14 Nov 018 – How to Own Property Without Owning It!
This week we’re talking about ways to buying property without actually owning it. If you want to buy an investment buy only have a couple of thousand dollars to so, you can actually get a property now.
How do you buy a property without owning it?
For as little as $100 in some cases, you can purchase property. How? Using REIT’s
REIT – Real estate investment trust.
All that a REIT is, is a trust that owns a property. A trust is a structure similar to a company, one trust might own 20 different commercial properties, rather than buying the whole trust you can just buy some units from it. It’s similar to a share, rather than buying shares though, you buy units in these structures.
In Australia we call it AREIT’s (A for Australian).
There are a few types – commercial properties, industrial parks, retirement villages, aged care facilities. There are a lot of different property investments you can make. They’re usually bigger, it’s a different skill set. They give you access to those instead of having to pay $30Mil for a shopping centre you can invest in it. It allows you to scale through your funds with someone else.
What do these look like?
Listed REIT’s: Westfield have it. On the Australian Stock Exchange you’ve got Stocklands, Mercure Group. What you’re actually buying is the underlying interest that Westfield has. You’d be then entitled to the rent and any capital growth those companies get.
Unlisted REIT’s: Private REIT’s aren’t on the stock exchange, there’s a bit of a risk involved, and they’re pretty liquid – which means they’re not as easy to get your money out of. Unlisted, sometimes you can’t get your money out for months, it can be up to six months. When things are going down, everyone wants to get their money out, but you can’t. What these funds did was froze the assets and over time drip fed the funds.
A risk with REIT’s:
- If they’re listed, they’re fairly volatile, they can go up and down a lot.
- We saw it in the GFC, even the listed REIT’s dropped by about 70% and crashed very hard in a small period.
Positives of REIT’s
- You get access to property even if you don’t have enough funds.
- If you give them $1,000, they will then allocate that money to the different properties, then you’re entitled to the rent those property get. So you get a better yield, usually indexed with CPI, so it will go up over the years. You can actually target the market you want, so health care facilities, you can buy retirement villages.
- You can invest globally, you’re not restricted to just Australia.
Not only can you invest in REIT’s you can invest in infrastructure funds. Another type of investment that allows you to get into bigger projects – like tunnels. If the government doesn’t have enough money for a project – like a new bridge or tunnel, so they give it to the private sector. Infrastructure globally is a good investment, the volatility in infrastructure is far less.

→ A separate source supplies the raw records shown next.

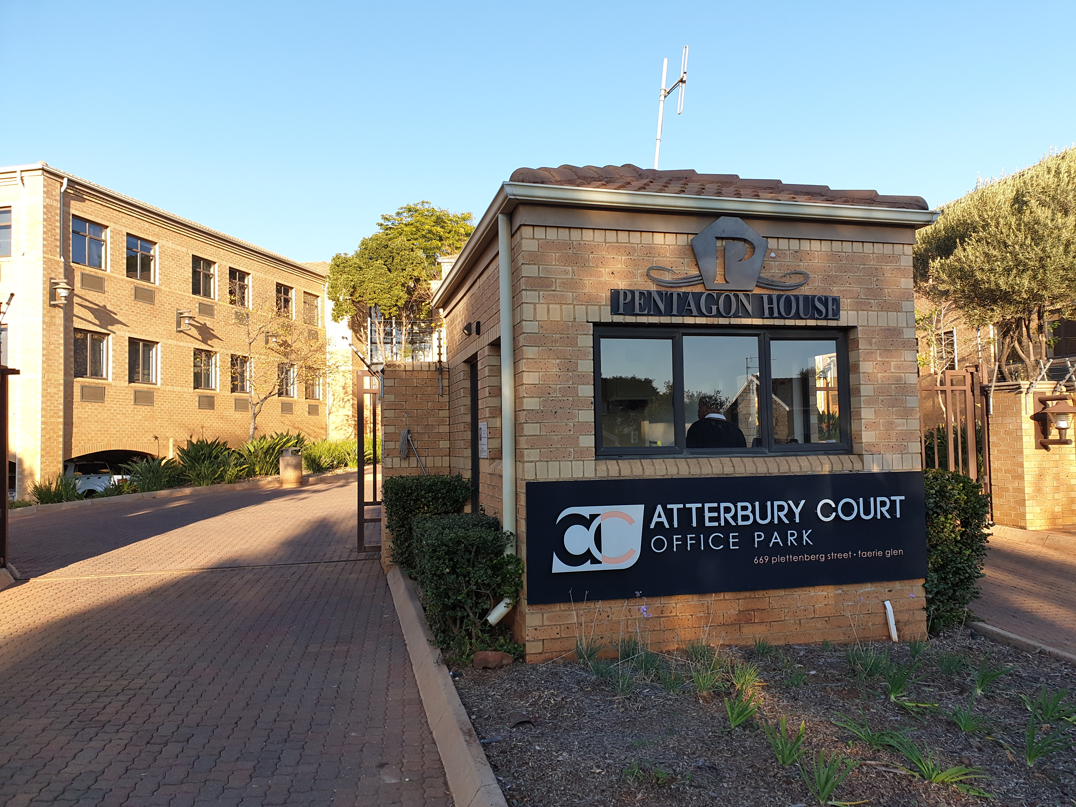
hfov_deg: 67.3
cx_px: 538
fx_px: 808
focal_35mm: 26
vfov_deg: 53.1
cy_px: 404
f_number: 2.4
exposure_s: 1/500
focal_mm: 4.3
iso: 50
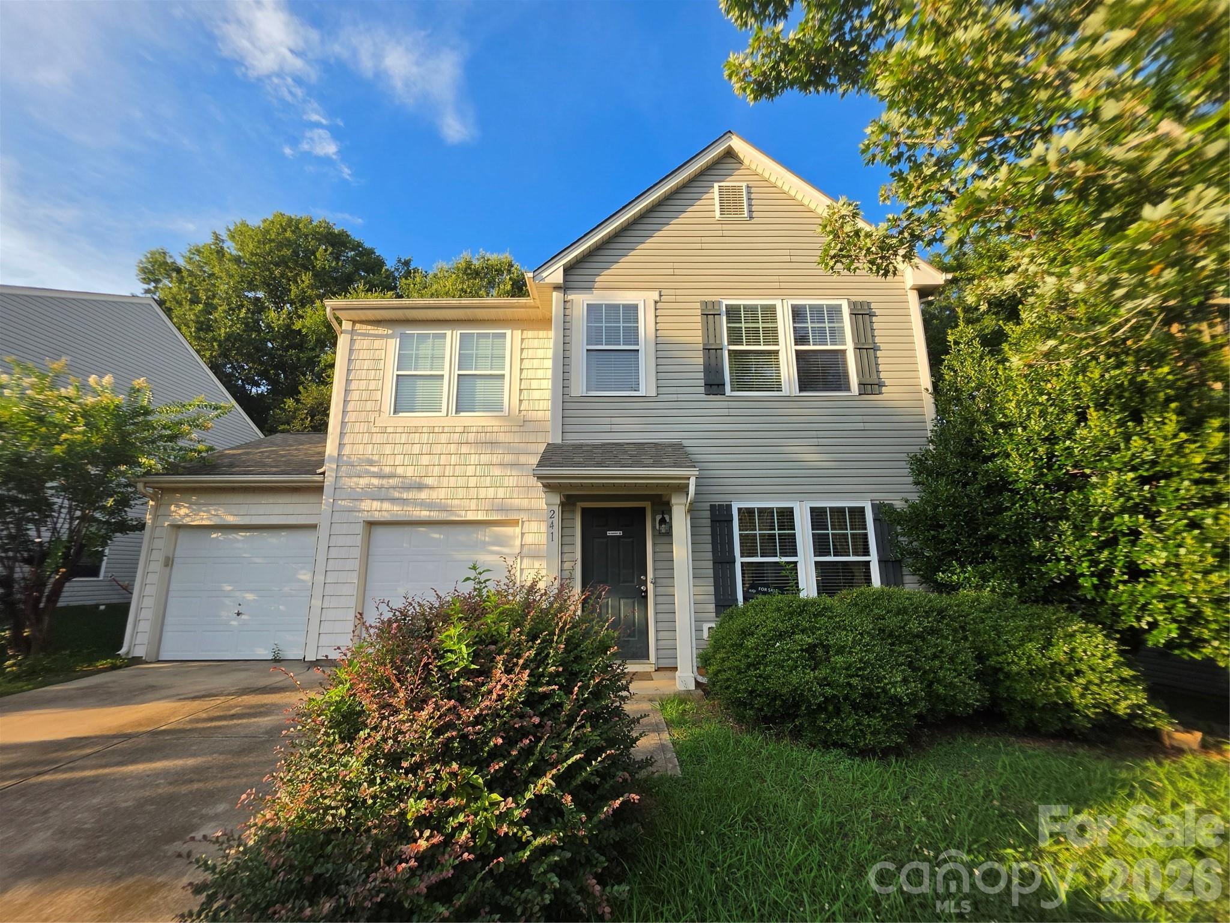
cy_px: 462
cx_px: 615
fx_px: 462
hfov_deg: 106.2
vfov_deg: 89.9
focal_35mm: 13
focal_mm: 2.2
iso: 32
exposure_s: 1/481
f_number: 1.9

Example: Another GFC happens, everyone is shutting their businesses, moving overseas to reduce costs. Commercial property tenancy’s go down and people aren’t buying. Yet with infrastructure people still use train lines and toll bridges as a part of life, so it’s not as heavily affected.
If you’re more defensive in nature infrastructure could be a better choice.
Takeaway point from this episode:
- If you don’t have enough capital to purchase a property on your own, REIT’s could be the answer.
- There are two ways to invest – REIT’s and Infrastructure funds.